NCEA level 1 will be level 6 of these guidelines ... will be ... it’s not yet. Okay it will be, it’s currently being aligned now. Level 2 NCEA will be level 7 and level 3 NCEA will be level 8.

So those are those are the taumata in relevance to this document. Historically, well currently, NCEA is actually aligned to the one that’s all in te reo, written all in Māori. So the different levels there.

[On the screen]
FAQ 12 What does the concept of "ako" describe?

Ako ... now you could have written anything here ‘cause I’m not going to say that you’re wrong. But what the book says, what these guidelines say is that it’s all about that reciprocal notion of learning ... okay so ako can be learning and it can be teaching. So it’s about teachers letting go of being, you know, the ones at the front and knowing all there is to know about it because if you’ve established your students’ prior knowledge appropriately, then you’ll realise that – "Hang on a minute I’m going to be doing some learning from them as well". So that’s not all ako is, but it’s one aspect of it.

FAQ 13 Is it necessary to provide an English translation when giving instructions in te reo Māori?

No, it’s not necessary to provide an English translation.

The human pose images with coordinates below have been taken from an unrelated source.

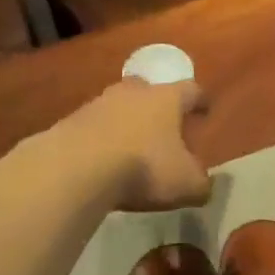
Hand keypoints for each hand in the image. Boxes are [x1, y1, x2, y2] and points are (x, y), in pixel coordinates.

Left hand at [62, 78, 211, 211]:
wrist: (76, 168)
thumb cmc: (144, 168)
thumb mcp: (187, 184)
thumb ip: (201, 183)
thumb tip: (204, 184)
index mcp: (167, 99)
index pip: (191, 90)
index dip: (200, 100)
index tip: (204, 110)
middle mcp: (133, 92)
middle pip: (149, 90)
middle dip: (157, 105)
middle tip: (163, 125)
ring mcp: (98, 104)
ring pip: (118, 106)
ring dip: (125, 121)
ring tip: (129, 146)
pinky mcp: (69, 122)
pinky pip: (92, 127)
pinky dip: (100, 139)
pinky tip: (101, 160)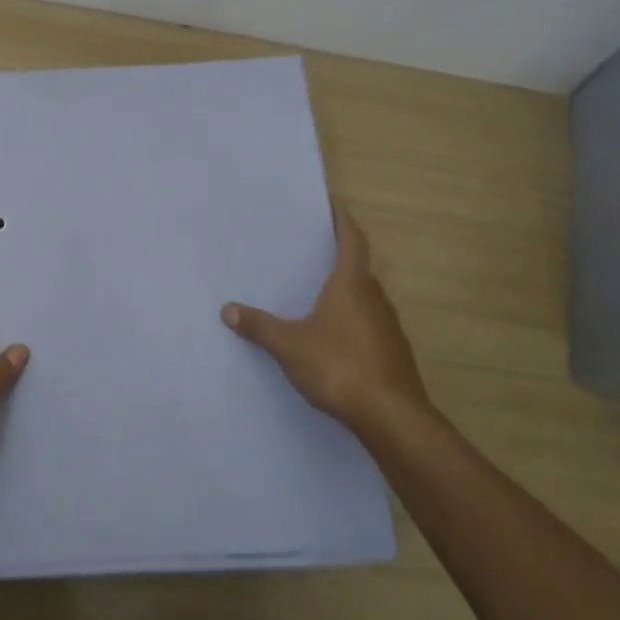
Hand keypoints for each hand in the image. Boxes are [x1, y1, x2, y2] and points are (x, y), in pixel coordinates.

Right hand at [222, 202, 431, 442]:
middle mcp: (374, 297)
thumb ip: (259, 326)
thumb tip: (227, 309)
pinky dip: (352, 319)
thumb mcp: (290, 345)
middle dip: (339, 255)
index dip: (342, 219)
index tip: (332, 202)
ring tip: (318, 291)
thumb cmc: (339, 366)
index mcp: (351, 284)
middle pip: (359, 266)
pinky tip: (334, 335)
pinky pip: (369, 323)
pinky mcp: (393, 352)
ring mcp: (388, 326)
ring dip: (346, 290)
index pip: (351, 239)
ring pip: (365, 297)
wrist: (391, 417)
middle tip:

Is that profound news for some of you?

How many of you actually translate the Māori that you’re using?

I mean it’s okay because that’s where you’re at, but if it’s used in context, then it’s not necessary.

Okay, so if I could just emphasise that ... that sometimes it’s okay to be able to put it back into the first language of the students that are learning te reo. But if the reo, the language that is actually being used is used in context, then it wouldn’t be necessary to provide that translation.